Bilder für diesen Logeintrag:
Große SilbermannorgelGroße Silbermannorgel

gefunden 27. November 2018 Elbschnatz hat den Geocache gefunden

Die gekreuzten sächsischen Kurschwerter, das Markenzeichen des Meißner Porzellans, sind das älteste deutsche Markenzeichen und immer noch aktuell.

Porzellanmuseum Eingang: N 51 09.424 E 013 27.949

Die heutige Staatliche Porzellan-Manufaktur Meissen GmbH meldete als erstes Unternehmen seine Bildmarke mit den Schwertern zum Markenschutz an, als im Jahre 1875 das erste deutsche Markenschutzgesetz in Kraft trat. In Deutschland ist sie somit rechtmäßig die älteste Marke, die man später dann Warenzeichen nannte.

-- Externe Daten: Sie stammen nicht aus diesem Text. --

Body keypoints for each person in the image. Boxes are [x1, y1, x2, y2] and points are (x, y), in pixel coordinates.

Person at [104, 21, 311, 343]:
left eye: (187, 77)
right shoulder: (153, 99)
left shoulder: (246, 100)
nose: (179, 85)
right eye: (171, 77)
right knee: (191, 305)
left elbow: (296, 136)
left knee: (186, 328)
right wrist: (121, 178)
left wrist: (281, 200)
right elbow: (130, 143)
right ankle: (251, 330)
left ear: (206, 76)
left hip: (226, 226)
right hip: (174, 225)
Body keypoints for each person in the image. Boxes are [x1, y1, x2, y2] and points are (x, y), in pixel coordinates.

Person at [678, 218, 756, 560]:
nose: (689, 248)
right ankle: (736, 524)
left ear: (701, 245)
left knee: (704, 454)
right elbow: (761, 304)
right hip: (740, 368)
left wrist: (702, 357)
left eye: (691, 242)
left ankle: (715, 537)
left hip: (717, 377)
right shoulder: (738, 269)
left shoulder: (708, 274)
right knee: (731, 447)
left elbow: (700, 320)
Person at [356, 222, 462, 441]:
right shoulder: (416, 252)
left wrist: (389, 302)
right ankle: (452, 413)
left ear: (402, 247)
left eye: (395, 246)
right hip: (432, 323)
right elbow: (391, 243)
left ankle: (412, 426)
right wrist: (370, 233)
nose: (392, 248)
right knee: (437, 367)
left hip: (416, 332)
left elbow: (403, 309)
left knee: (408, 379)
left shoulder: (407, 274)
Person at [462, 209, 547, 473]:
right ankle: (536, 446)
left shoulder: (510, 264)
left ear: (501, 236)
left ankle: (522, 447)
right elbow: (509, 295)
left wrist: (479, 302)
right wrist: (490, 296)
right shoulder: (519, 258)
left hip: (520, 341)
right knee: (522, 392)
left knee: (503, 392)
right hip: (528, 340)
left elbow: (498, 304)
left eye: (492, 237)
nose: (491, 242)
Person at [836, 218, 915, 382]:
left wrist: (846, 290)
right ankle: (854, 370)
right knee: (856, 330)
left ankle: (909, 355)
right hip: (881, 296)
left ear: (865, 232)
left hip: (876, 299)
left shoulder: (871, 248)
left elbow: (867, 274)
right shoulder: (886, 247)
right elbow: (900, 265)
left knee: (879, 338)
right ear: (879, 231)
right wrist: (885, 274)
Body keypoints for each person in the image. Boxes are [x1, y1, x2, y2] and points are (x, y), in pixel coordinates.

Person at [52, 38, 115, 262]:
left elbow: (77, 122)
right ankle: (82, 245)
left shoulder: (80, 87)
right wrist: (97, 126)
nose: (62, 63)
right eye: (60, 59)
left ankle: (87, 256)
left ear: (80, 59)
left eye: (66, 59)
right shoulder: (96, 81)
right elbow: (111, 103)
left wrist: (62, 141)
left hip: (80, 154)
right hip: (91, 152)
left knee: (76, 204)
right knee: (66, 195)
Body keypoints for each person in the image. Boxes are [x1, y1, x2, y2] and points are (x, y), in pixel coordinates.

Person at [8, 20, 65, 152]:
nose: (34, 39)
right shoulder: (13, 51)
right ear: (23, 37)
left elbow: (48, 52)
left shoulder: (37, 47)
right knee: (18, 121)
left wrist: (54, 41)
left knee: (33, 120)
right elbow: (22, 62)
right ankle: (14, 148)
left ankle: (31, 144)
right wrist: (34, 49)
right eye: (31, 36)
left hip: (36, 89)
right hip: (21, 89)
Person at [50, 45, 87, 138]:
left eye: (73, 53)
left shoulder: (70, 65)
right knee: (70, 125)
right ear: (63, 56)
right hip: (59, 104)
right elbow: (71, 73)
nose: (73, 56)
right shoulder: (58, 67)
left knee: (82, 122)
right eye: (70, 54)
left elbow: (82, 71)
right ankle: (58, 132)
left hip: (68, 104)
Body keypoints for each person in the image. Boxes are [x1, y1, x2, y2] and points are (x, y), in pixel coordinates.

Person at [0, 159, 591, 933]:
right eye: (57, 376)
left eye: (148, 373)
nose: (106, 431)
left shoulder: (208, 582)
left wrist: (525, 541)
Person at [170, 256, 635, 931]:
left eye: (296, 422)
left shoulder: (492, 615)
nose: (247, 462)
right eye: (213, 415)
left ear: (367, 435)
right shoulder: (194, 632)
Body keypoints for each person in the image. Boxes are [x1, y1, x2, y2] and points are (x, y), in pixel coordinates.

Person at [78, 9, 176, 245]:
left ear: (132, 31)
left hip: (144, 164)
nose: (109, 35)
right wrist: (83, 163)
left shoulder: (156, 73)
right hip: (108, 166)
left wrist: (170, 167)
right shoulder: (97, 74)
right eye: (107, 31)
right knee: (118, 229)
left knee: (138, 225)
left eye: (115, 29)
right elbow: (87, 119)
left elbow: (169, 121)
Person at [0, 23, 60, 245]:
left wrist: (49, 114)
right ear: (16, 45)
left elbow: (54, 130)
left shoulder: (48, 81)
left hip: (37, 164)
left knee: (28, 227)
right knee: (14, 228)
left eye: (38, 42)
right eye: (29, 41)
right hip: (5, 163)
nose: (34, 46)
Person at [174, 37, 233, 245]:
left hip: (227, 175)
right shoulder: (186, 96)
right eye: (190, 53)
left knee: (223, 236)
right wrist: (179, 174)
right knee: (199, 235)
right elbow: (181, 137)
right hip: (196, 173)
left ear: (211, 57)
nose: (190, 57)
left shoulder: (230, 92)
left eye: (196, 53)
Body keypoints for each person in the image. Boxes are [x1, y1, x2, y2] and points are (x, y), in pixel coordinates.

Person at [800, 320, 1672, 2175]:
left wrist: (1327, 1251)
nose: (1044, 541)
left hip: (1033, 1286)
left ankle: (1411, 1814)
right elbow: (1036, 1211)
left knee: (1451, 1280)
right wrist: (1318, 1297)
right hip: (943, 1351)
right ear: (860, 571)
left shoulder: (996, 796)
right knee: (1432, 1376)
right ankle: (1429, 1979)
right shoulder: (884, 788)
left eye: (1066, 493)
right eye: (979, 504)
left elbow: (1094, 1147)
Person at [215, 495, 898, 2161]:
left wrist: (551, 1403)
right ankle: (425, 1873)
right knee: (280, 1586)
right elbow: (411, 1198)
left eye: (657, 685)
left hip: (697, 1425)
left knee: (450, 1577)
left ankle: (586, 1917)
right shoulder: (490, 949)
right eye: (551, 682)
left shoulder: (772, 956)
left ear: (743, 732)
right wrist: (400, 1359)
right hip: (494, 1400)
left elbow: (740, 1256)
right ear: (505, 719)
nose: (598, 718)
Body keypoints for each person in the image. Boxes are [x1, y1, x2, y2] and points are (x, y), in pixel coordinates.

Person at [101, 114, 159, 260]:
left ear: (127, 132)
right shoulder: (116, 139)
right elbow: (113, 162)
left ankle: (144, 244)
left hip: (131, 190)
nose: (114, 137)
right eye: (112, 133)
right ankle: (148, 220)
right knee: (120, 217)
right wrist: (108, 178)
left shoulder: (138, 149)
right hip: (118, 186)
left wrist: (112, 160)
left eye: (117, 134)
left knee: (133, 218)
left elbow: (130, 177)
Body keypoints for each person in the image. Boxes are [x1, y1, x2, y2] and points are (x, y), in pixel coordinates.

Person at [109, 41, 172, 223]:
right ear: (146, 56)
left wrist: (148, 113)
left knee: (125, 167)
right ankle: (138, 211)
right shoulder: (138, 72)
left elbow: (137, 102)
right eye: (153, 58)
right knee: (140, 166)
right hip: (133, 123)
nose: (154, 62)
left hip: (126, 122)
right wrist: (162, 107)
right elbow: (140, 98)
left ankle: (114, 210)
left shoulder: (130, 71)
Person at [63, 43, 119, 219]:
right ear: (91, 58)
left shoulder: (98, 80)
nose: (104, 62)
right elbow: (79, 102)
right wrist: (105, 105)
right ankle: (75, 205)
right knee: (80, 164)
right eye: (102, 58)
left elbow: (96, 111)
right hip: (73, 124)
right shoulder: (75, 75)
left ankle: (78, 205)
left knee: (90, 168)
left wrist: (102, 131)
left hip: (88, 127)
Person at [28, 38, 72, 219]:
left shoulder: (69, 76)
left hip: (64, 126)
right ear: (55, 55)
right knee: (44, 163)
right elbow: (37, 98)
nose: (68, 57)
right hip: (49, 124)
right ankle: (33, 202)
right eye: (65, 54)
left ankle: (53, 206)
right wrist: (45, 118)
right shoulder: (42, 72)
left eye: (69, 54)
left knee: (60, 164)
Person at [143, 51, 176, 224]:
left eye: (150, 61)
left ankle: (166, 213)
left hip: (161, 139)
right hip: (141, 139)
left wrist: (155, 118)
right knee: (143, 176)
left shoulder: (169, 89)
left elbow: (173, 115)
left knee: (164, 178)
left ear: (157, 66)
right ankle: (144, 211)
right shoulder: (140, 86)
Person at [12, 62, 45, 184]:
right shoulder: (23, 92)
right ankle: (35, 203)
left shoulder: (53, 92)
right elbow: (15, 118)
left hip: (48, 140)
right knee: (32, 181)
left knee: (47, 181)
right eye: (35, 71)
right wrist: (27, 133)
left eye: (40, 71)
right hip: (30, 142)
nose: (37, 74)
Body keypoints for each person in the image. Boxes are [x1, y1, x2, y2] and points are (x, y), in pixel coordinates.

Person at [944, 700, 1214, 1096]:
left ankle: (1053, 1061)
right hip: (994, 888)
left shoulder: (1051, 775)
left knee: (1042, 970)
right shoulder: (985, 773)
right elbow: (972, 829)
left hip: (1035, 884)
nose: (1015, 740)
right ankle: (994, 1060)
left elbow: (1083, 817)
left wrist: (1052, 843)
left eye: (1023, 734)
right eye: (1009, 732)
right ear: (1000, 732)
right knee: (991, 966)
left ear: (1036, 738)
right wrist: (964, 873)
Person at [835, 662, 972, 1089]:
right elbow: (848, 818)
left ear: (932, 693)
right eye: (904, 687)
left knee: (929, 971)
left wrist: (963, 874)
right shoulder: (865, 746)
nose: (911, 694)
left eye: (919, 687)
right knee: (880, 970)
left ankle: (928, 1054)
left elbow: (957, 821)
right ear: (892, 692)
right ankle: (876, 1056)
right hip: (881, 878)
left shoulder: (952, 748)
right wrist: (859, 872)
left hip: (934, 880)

Die ersten 20 Jahre nach der Gründung 1710 ging es in Sachen Warenkennzeichnung etwas turbulent zu. Dann setzten sich aber die Schwerter, die heute noch von Hand auf den geschrühten Scherben vom Schwerterer (bzw. heute meist Schwerterin) aufgebracht werden, endgültig durch.
Die kobaltblauen Schwerter liegen nach dem Glasieren und dem Glattbrand somit unter der Glasur, was sie schon vor fast 300 Jahren sehr fälschungssicher machten.